(LISTED ENTRIES)
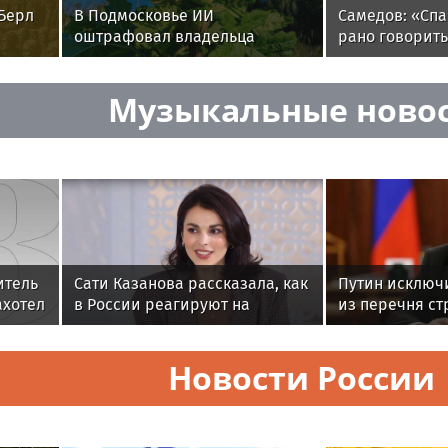
Берл
В Подмосковье ИИ
Самедов: «Спа
оштрафовал владельца
рано говорить.
ище
участка с борщевиком на 150
тысяч рублей
Музыкальные ново
итель
Сати Казанова рассказала, как
Путин исключ
ахотел
в России реагируют на
из перечня ст
и
необычное имя ее дочери
предприятий
Новости России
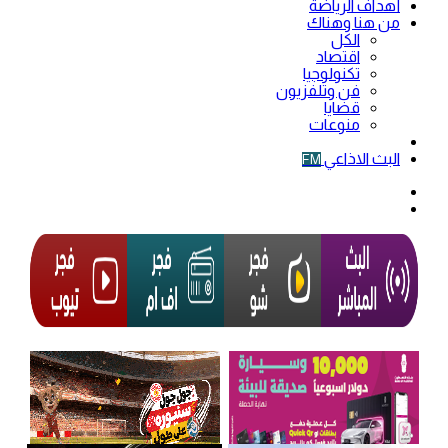
أهداف الرياضة
من هنا وهناك
الكل
اقتصاد
تكنولوجيا
فن وتلفزيون
قضايا
منوعات
فيديو
البث الاذاعي
FM
الوضع
المظلم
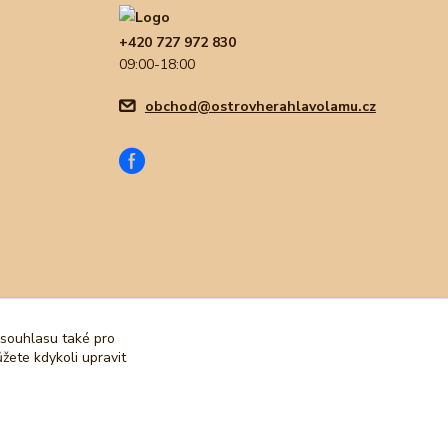
+420 727 972 830
09:00-18:00
obchod@ostrovherahlavolamu.cz
 souhlasu také pro
žete kdykoli upravit
Vytvořeno na
Eshop-rychle.cz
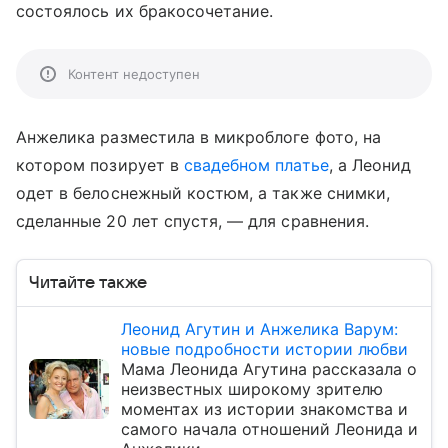
состоялось их бракосочетание.
Контент недоступен
Анжелика разместила в микроблоге фото, на
котором позирует в
свадебном платье
, а Леонид
одет в белоснежный костюм, а также снимки,
сделанные 20 лет спустя, — для сравнения.
Читайте также
Леонид Агутин и Анжелика Варум:
новые подробности истории любви
Мама Леонида Агутина рассказала о
неизвестных широкому зрителю
моментах из истории знакомства и
самого начала отношений Леонида и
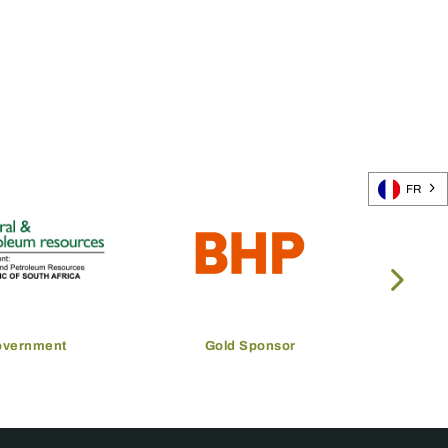
FR
overnment
Gold Sponsor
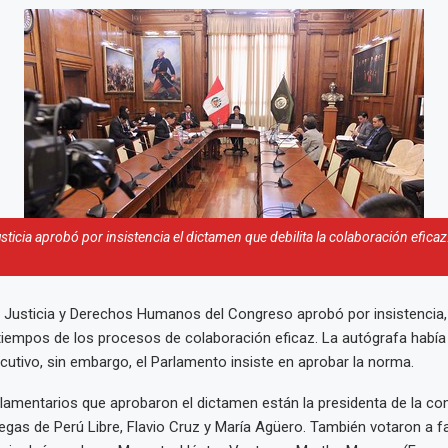
ticia aprobó por insistencia el dictamen que debilita la colaboración eficaz
 Justicia y Derechos Humanos del Congreso aprobó por insistencia,
tiempos de los procesos de colaboración eficaz. La autógrafa habí
ecutivo, sin embargo, el Parlamento insiste en aprobar la norma.
rlamentarios que aprobaron el dictamen están la presidenta de la co
legas de Perú Libre, Flavio Cruz y María Agüero. También votaron a fa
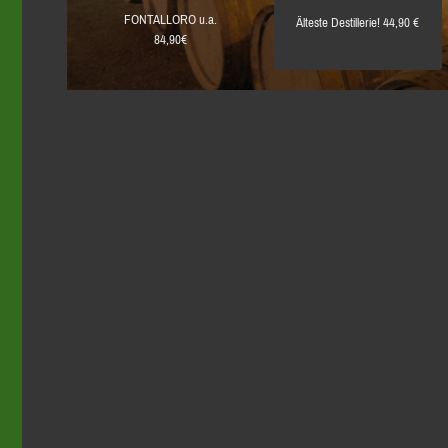
FONTALLORO u.a.
Älteste Destillerie! 44,90 €
84,90€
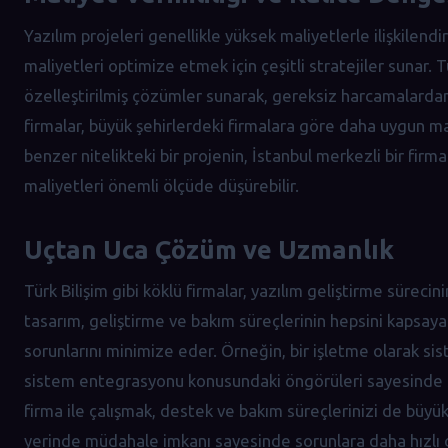
Yazılım projeleri genellikle yüksek maliyetlerle ilişkilendi
maliyetleri optimize etmek için çeşitli stratejiler sunar. T
özelleştirilmiş çözümler sunarak, gereksiz harcamalardan 
firmalar, büyük şehirlerdeki firmalara göre daha uygun ma
benzer nitelikteki bir projenin, İstanbul merkezli bir firma
maliyetleri önemli ölçüde düşürebilir.
Uçtan Uca Çözüm ve Uzmanlık
Türk Bilişim gibi köklü firmalar, yazılım geliştirme süreci
tasarım, geliştirme ve bakım süreçlerinin hepsini kapsa
sorunlarını minimize eder. Örneğin, bir işletme olarak sist
sistem entegrasyonu konusundaki öngörüleri sayesinde süre
firma ile çalışmak, destek ve bakım süreçlerinizi de büyük
yerinde müdahale imkanı sayesinde sorunlara daha hızlı ç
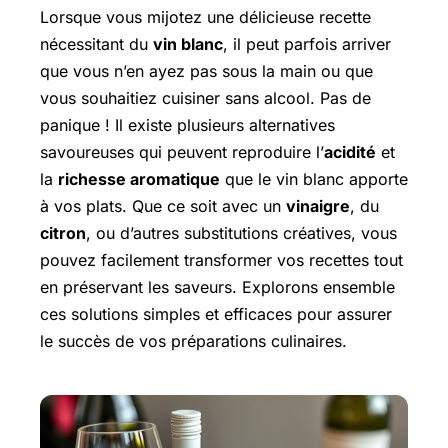
Lorsque vous mijotez une délicieuse recette
nécessitant du
vin blanc
, il peut parfois arriver
que vous n’en ayez pas sous la main ou que
vous souhaitiez cuisiner sans alcool. Pas de
panique ! Il existe plusieurs alternatives
savoureuses qui peuvent reproduire l’
acidité
et
la
richesse aromatique
que le vin blanc apporte
à vos plats. Que ce soit avec un
vinaigre
, du
citron
, ou d’autres substitutions créatives, vous
pouvez facilement transformer vos recettes tout
en préservant les saveurs. Explorons ensemble
ces solutions simples et efficaces pour assurer
le succès de vos préparations culinaires.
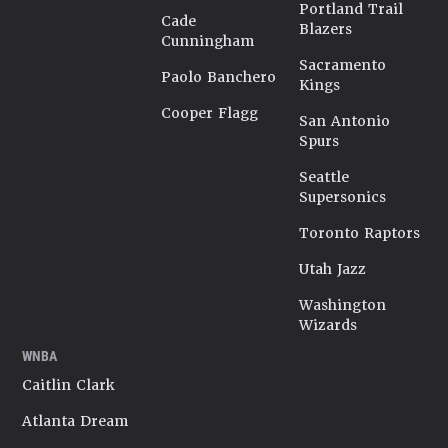
Portland Trail
Cade
Blazers
Cunningham
Sacramento
Paolo Banchero
Kings
Cooper Flagg
San Antonio
Spurs
Seattle
Supersonics
Toronto Raptors
Utah Jazz
Washington
Wizards
WNBA
Caitlin Clark
Atlanta Dream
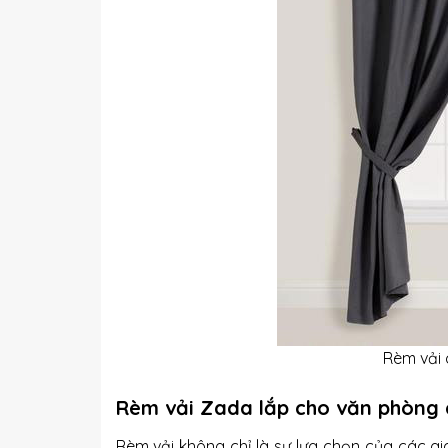
Rèm vải 
Rèm vải Zada lắp cho văn phòng 
Rèm vải không chỉ là sự lựa chọn của các gi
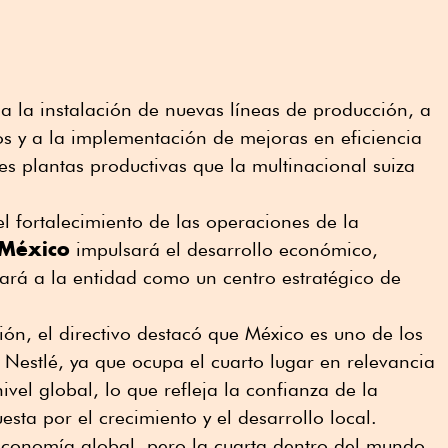
 a la instalación de nuevas líneas de producción, a
s y a la implementación de mejoras en eficiencia
res plantas productivas que la multinacional suiza
.
l fortalecimiento de las operaciones de la
 México
impulsará el desarrollo económico,
ará a la entidad como un centro estratégico de
ión, el directivo destacó que México es uno de los
Nestlé, ya que ocupa el cuarto lugar en relevancia
ivel global, lo que refleja la confianza de la
sta por el crecimiento y el desarrollo local.
conomía global, pero la cuarta dentro del mundo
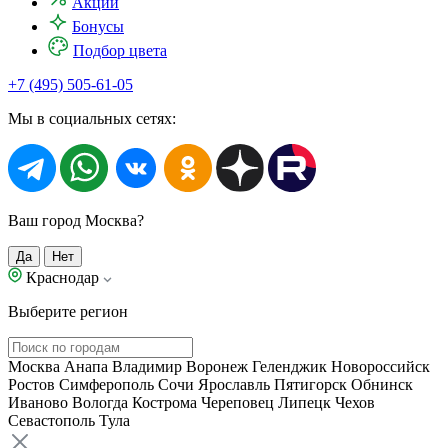
Акции
Бонусы
Подбор цвета
+7 (495) 505-61-05
Мы в социальных сетях:
Ваш город Москва?
Да
Нет
Краснодар
Выберите регион
Москва
Анапа
Владимир
Воронеж
Геленджик
Новороссийск
Ростов
Симферополь
Сочи
Ярославль
Пятигорск
Обнинск
Иваново
Вологда
Кострома
Череповец
Липецк
Чехов
Севастополь
Тула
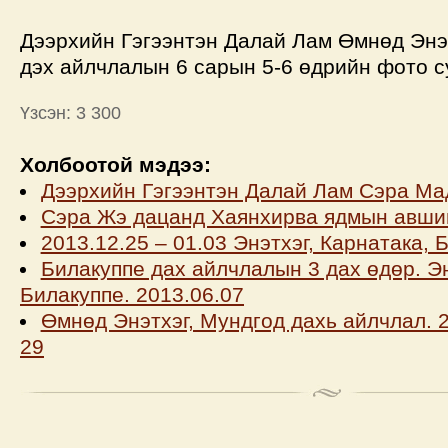
Дээрхийн Гэгээнтэн Далай Лам Өмнөд Энэ
дэх айлчлалын 6 сарын 5-6 өдрийн фото с
Үзсэн: 3 300
Холбоотой мэдээ:
Дээрхийн Гэгээнтэн Далай Лам Сэра Ма
Сэра Жэ дацанд Хаянхирва ядмын авшиг
2013.12.25 – 01.03 Энэтхэг, Карнатака, 
Билакуппе дах айлчлалын 3 дах өдөр. Эн
Билакуппе. 2013.06.07
Өмнөд Энэтхэг, Мундгод дахь айлчлал. 
29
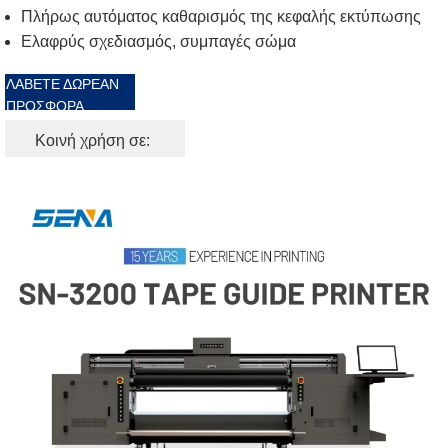
Πλήρως αυτόματος καθαρισμός της κεφαλής εκτύπωσης
Ελαφρύς σχεδιασμός, συμπαγές σώμα
ΛΆΒΕΤΕ ΔΩΡΕΆΝ
ΠΡΟΣΦΟΡΆ
Κοινή χρήση σε:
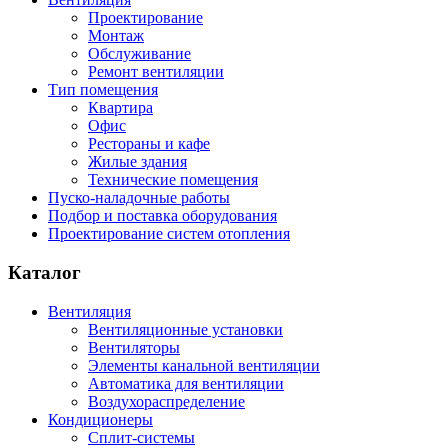
Проектирование
Монтаж
Обслуживание
Ремонт вентиляции
Тип помещения
Квартира
Офис
Рестораны и кафе
Жилые здания
Технические помещения
Пуско-наладочные работы
Подбор и поставка оборудования
Проектирование систем отопления
Каталог
Вентиляция
Вентиляционные установки
Вентиляторы
Элементы канальной вентиляции
Автоматика для вентиляции
Воздухораспределение
Кондиционеры
Сплит-системы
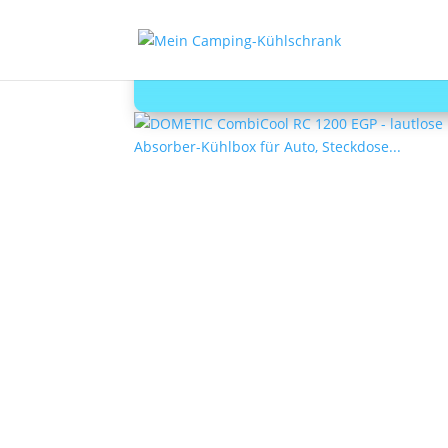
Dometic Co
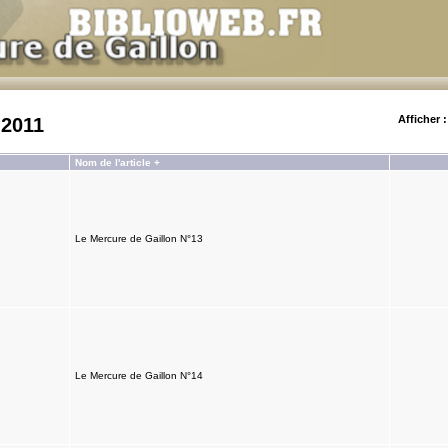
Afficher :
 2011
Nom de l'article +
Le Mercure de Gaillon N°13
Le Mercure de Gaillon N°14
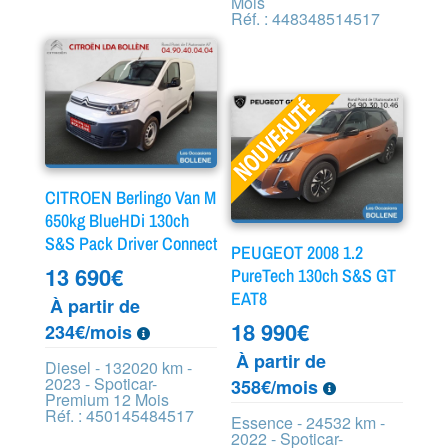
Mois
Réf. : 448348514517
CITROEN Berlingo Van M
650kg BlueHDi 130ch
S&S Pack Driver Connect
PEUGEOT 2008 1.2
13 690
€
PureTech 130ch S&S GT
EAT8
À partir de
18 990
€
234€/mois
À partir de
Diesel - 132020 km -
2023 - Spoticar-
358€/mois
Premium 12 Mois
Réf. : 450145484517
Essence - 24532 km -
2022 - Spoticar-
(End LISTED ENTRIES)
• [ABOUT THIS TASK]
In the listing above, find the line with "Yazılım projeleri genellikle" and the line with "Uçtan Uca Çözüm ve Uzmanlık"; set down exactly those two lines and every line between them, nothing more.

• [TASK SOLUTION]
Yazılım projeleri genellikle yüksek maliyetlerle ilişkilendi
maliyetleri optimize etmek için çeşitli stratejiler sunar. T
özelleştirilmiş çözümler sunarak, gereksiz harcamalardan 
firmalar, büyük şehirlerdeki firmalara göre daha uygun ma
benzer nitelikteki bir projenin, İstanbul merkezli bir firma
maliyetleri önemli ölçüde düşürebilir.
Uçtan Uca Çözüm ve Uzmanlık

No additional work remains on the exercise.